Work to be completed
Please repeat the line that contains "Aesthetic Congress Communications – Main Stage Sunday" and every line after it, exactly, through the end of the records.

-------- Entries supplied

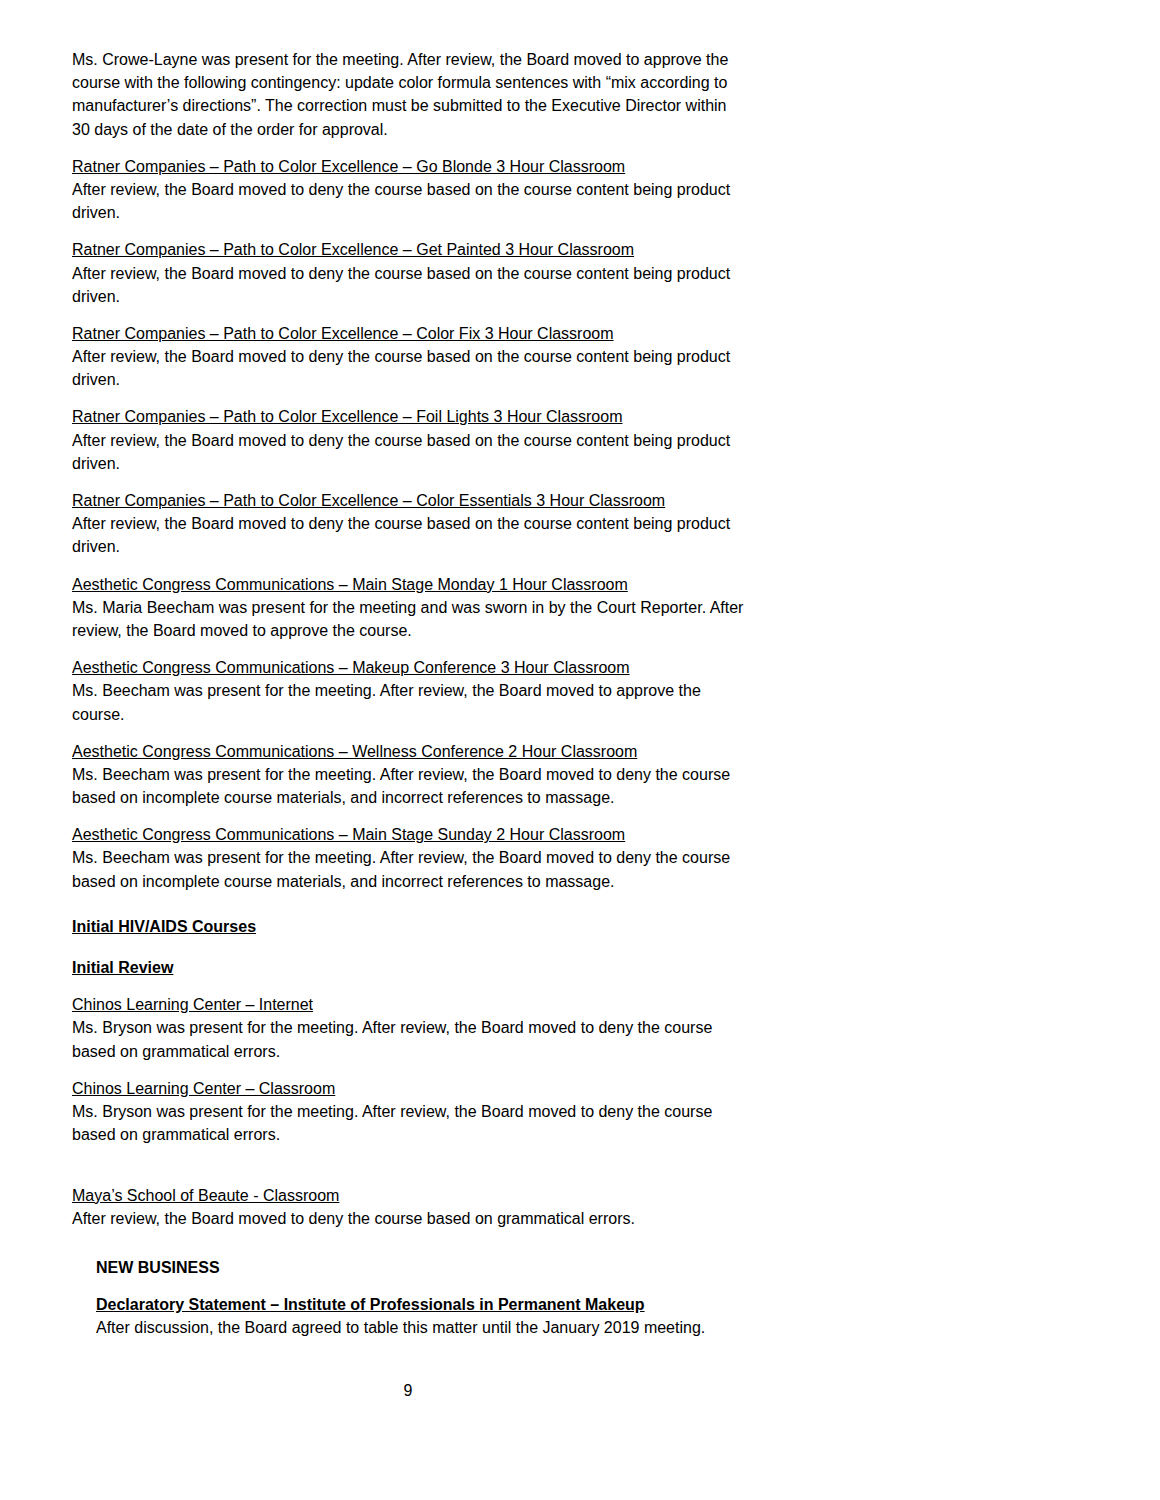Ms. Crowe-Layne was present for the meeting. After review, the Board moved to approve the course with the following contingency: update color formula sentences with “mix according to manufacturer’s directions”. The correction must be submitted to the Executive Director within 30 days of the date of the order for approval.
Ratner Companies – Path to Color Excellence – Go Blonde 3 Hour Classroom
After review, the Board moved to deny the course based on the course content being product driven.
Ratner Companies – Path to Color Excellence – Get Painted 3 Hour Classroom
After review, the Board moved to deny the course based on the course content being product driven.
Ratner Companies – Path to Color Excellence – Color Fix 3 Hour Classroom
After review, the Board moved to deny the course based on the course content being product driven.
Ratner Companies – Path to Color Excellence – Foil Lights 3 Hour Classroom
After review, the Board moved to deny the course based on the course content being product driven.
Ratner Companies – Path to Color Excellence – Color Essentials 3 Hour Classroom
After review, the Board moved to deny the course based on the course content being product driven.
Aesthetic Congress Communications – Main Stage Monday 1 Hour Classroom
Ms. Maria Beecham was present for the meeting and was sworn in by the Court Reporter. After review, the Board moved to approve the course.
Aesthetic Congress Communications – Makeup Conference 3 Hour Classroom
Ms. Beecham was present for the meeting. After review, the Board moved to approve the course.
Aesthetic Congress Communications – Wellness Conference 2 Hour Classroom
Ms. Beecham was present for the meeting. After review, the Board moved to deny the course based on incomplete course materials, and incorrect references to massage.
Aesthetic Congress Communications – Main Stage Sunday 2 Hour Classroom
Ms. Beecham was present for the meeting. After review, the Board moved to deny the course based on incomplete course materials, and incorrect references to massage.
Initial HIV/AIDS Courses
Initial Review
Chinos Learning Center – Internet
Ms. Bryson was present for the meeting. After review, the Board moved to deny the course based on grammatical errors.
Chinos Learning Center – Classroom
Ms. Bryson was present for the meeting. After review, the Board moved to deny the course based on grammatical errors.
Maya’s School of Beaute - Classroom
After review, the Board moved to deny the course based on grammatical errors.
NEW BUSINESS
Declaratory Statement – Institute of Professionals in Permanent Makeup
After discussion, the Board agreed to table this matter until the January 2019 meeting.
9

----------------

Your solution
Aesthetic Congress Communications – Main Stage Sunday 2 Hour Classroom
Ms. Beecham was present for the meeting. After review, the Board moved to deny the course based on incomplete course materials, and incorrect references to massage.
Initial HIV/AIDS Courses
Initial Review
Chinos Learning Center – Internet
Ms. Bryson was present for the meeting. After review, the Board moved to deny the course based on grammatical errors.
Chinos Learning Center – Classroom
Ms. Bryson was present for the meeting. After review, the Board moved to deny the course based on grammatical errors.
Maya’s School of Beaute - Classroom
After review, the Board moved to deny the course based on grammatical errors.
NEW BUSINESS
Declaratory Statement – Institute of Professionals in Permanent Makeup
After discussion, the Board agreed to table this matter until the January 2019 meeting.
9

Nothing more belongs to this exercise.